I realized, the “About Me” section in this blog is a bit wanting and I thought that even though I’ve been relaying all the sordid details of my research, I haven’t really let my audience know about me (although one can argue that you’d get a feeling about who I am if you’ve been reading my posts!)
But anyway, here’s some details about me and where I’ve been going both academically and professionally. First off, this blog was started back in 2011 as a way for me to get my bearings with writing in academia as well as a way to force me to just, well, WRITE!
I’ve always been a fan of all types of music, especially 80’s New Wave, Classic Punk, and, as you can tell–Extreme Metal. By Extreme metal, I am mostly talking about Death, Doom, Sludge and some Grind.
My first life was spent as an Art lover and student. I went to SUNY Albany for my Bachelors in Studio Art (Drawing) and Art History (Medieval Art and Architecture). Having experienced first hand working in a Visual Arts Library, I thought to myself, wouldn’t becoming an Art Librarian be cool???And I wouldn’t have to be a starving artist to boot! So about a year after I graduated college, I went to Pratt for my Library degree in Library/Information Science with a Certificate in Archives (which is gathering dust by the way).
In the midst of my Pratt life, I ended up, very luckily, working at The Thomas J. Watson Library in the Metropolitan Museum of Art. I worked there for about 6 years as an Art Librarian, enjoying the highs and lows that accompany art reference, cataloging and inter-library loaning! This was a great way to merge my love of art with reading and organization.

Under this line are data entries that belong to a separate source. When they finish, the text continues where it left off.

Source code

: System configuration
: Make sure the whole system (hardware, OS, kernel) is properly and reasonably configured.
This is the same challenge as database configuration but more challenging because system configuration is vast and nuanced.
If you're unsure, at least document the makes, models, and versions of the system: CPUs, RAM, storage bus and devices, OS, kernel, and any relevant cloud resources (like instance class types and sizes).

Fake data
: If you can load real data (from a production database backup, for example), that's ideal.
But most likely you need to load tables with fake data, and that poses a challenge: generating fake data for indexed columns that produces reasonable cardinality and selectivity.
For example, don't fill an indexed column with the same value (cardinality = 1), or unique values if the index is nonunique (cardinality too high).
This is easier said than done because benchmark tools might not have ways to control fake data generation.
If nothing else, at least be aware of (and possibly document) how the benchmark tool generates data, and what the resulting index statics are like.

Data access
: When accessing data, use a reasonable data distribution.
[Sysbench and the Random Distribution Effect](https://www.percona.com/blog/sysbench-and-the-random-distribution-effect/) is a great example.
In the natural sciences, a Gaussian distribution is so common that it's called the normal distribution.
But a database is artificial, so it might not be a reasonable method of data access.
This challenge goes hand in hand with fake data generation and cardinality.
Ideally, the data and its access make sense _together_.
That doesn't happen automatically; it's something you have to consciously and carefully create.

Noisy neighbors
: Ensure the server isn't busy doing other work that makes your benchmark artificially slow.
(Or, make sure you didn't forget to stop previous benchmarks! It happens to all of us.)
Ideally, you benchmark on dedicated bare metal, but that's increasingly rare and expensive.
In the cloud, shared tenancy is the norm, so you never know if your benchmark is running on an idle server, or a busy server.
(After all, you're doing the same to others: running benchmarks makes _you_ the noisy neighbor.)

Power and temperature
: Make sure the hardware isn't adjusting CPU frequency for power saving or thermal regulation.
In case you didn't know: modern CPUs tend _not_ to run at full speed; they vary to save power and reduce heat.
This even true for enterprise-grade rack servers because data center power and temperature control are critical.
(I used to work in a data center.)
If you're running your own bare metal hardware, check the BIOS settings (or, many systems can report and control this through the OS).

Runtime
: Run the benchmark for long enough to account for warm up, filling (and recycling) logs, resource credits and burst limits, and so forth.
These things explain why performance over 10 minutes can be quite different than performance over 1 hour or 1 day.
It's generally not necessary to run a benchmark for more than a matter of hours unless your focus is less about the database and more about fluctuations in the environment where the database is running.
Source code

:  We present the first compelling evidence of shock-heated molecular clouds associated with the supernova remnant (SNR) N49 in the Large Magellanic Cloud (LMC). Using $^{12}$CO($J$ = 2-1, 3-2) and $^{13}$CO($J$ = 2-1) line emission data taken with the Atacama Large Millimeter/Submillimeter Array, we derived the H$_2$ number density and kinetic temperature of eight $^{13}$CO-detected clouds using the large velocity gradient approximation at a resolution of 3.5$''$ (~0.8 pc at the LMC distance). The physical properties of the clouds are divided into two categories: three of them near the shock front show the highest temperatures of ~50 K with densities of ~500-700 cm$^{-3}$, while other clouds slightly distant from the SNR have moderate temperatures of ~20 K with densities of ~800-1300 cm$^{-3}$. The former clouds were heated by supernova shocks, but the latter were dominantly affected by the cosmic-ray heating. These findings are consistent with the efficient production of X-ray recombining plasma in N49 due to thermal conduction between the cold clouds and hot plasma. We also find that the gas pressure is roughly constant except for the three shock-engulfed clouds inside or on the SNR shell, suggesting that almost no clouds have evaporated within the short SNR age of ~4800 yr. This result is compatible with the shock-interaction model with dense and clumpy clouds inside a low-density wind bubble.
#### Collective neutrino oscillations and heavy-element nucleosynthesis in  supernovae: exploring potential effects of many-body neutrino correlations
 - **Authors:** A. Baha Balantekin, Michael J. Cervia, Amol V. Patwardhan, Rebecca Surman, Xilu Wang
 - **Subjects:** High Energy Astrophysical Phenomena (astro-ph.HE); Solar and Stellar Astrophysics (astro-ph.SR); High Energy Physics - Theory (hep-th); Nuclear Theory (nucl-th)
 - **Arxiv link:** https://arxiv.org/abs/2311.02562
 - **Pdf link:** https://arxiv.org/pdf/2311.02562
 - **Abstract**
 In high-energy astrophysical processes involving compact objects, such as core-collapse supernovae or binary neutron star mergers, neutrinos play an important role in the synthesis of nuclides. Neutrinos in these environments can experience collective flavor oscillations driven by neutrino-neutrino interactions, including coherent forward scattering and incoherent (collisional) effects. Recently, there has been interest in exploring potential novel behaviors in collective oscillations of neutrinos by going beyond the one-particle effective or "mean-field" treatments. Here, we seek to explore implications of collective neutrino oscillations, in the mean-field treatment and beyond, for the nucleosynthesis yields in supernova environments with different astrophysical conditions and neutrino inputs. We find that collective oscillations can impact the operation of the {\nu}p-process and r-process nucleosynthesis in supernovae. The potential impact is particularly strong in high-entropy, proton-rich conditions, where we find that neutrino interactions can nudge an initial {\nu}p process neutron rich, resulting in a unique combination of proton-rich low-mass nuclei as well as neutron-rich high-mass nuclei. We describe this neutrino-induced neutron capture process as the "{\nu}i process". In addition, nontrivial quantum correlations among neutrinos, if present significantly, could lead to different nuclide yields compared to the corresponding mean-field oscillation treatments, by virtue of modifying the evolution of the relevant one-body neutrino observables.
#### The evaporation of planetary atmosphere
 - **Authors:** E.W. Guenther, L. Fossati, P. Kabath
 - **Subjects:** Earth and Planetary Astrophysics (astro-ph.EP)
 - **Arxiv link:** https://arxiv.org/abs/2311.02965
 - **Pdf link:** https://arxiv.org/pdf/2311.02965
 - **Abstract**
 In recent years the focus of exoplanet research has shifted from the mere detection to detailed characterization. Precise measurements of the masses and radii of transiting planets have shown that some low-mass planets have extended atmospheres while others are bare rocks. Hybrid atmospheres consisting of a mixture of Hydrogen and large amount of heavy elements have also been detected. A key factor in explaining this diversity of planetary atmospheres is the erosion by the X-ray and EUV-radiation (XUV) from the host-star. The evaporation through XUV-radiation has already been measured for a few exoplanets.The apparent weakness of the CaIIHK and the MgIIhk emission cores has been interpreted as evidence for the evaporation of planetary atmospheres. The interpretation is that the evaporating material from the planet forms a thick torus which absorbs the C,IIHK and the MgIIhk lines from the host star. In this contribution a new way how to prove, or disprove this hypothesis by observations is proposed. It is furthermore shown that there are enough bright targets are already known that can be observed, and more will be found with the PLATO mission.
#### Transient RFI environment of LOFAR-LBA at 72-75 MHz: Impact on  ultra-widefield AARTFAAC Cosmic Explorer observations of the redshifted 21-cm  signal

However, somewhere down the line, I ended up thinking about getting a second masters degree. I remember talking to some mid-level librarians who told me that in order to work in a college library, having a second masters for specialization was helpful. So that’s what I did. I decided to go to Hunter’s CUNY program in Anthropology with the beginning intention to write about Anthropology and the Pacific. Having found out that most schools in the NY didn’t really have faculty focused in that area-unless you’re going for the PHD, I was outta luck. So I started thinking about what else was fascinating about humans and culture. And then I had an enlightening conversation with my husband. He brought up Karyn Crisis from Crisis and her influence as seminal person in the death metal scene in early 90’s NYC metal. It got us to thinking about women in Heavy Metal Music. And it most certainly led me to researching what, if any, academic literature was written in Anthropology about women and their experience in these often “hyper-masculine” and “misogynistically” described musical genres. We talked about Dawn Crosby from Fear of God/Detente, as well as women who were musicians not vocally fronting in bands, like Jo Bench. I wondered what led them to participate in this sub-culture of extreme metal and I wondered if they felt marginalized or empowered by the scene.
For me, around 2007, my reasons on listening to Death Metal became apparent. For one, my ears had slowly become trained to actually listening to the genre as form as oppose to just hearing loud noise. And two, no other music for me could correlate to the passing event that I had just overcome, that of my mother’s death. Down-tuned guitars, heavy bass-lines, and blast beats all lent itself nicely to both the angst and grieving I was undergoing. Finding women as vocalists and musicians in the scene served as a way to connect. This became very poetic for me and it’s what I believe happens to people when they connect to a particular style of music. It was a transgressive experience.
But where has this left me? It’s left me at a point where I am still learning from many of the women I have surveyed and interviewed during my research. I am finding, that like me, they are empowered by the music and their acceptance. Although bad experiences exist in any sub-culture, emerging patterns of tolerance have also been relayed to me. I am finding that in NYC, diversity and gender are ever the forefront in cultural concerns. What that may mean for women in the EMM scene can have a variety of meanings. For one, if feminism, especially that of the third wave feminism can be applied to EMM, then the make-up I am seeing, which is fairly diverse when compared to EMM scenes outside of NY, aligns itself well with the third wave.. There is a predominantly Hispanic population of women involved in the the local EMM scene and it does indeed encompass, “many colors, ethnicities, nationalities, religions and cultural backgrounds”.
In the near future, my professional plans are to finish up this thesis and disseminate it. After that, I plan on going back to my first love of art and perhaps dabbling in creating music. All of this research has cemented to me that there isn’t many female artists lyrically writing about what it is to be a women, if they even get to write the songs!
For example, what would it be like to hear something like Cannibal Corpse’s “Stripped, Raped and Strangled” from the point of view of the victim? Or maybe lyrics that relay the pain, terror, and joy when birthing a child? How about lyrics about being a female serial killer or the pain felt when having a miscarriage, etc? These are all reasonably within the motifs of Death Metal but align themselves with a feminist agenda. It’s something I have yet to hear with maybe Brooklyn’s Castrator being an exception.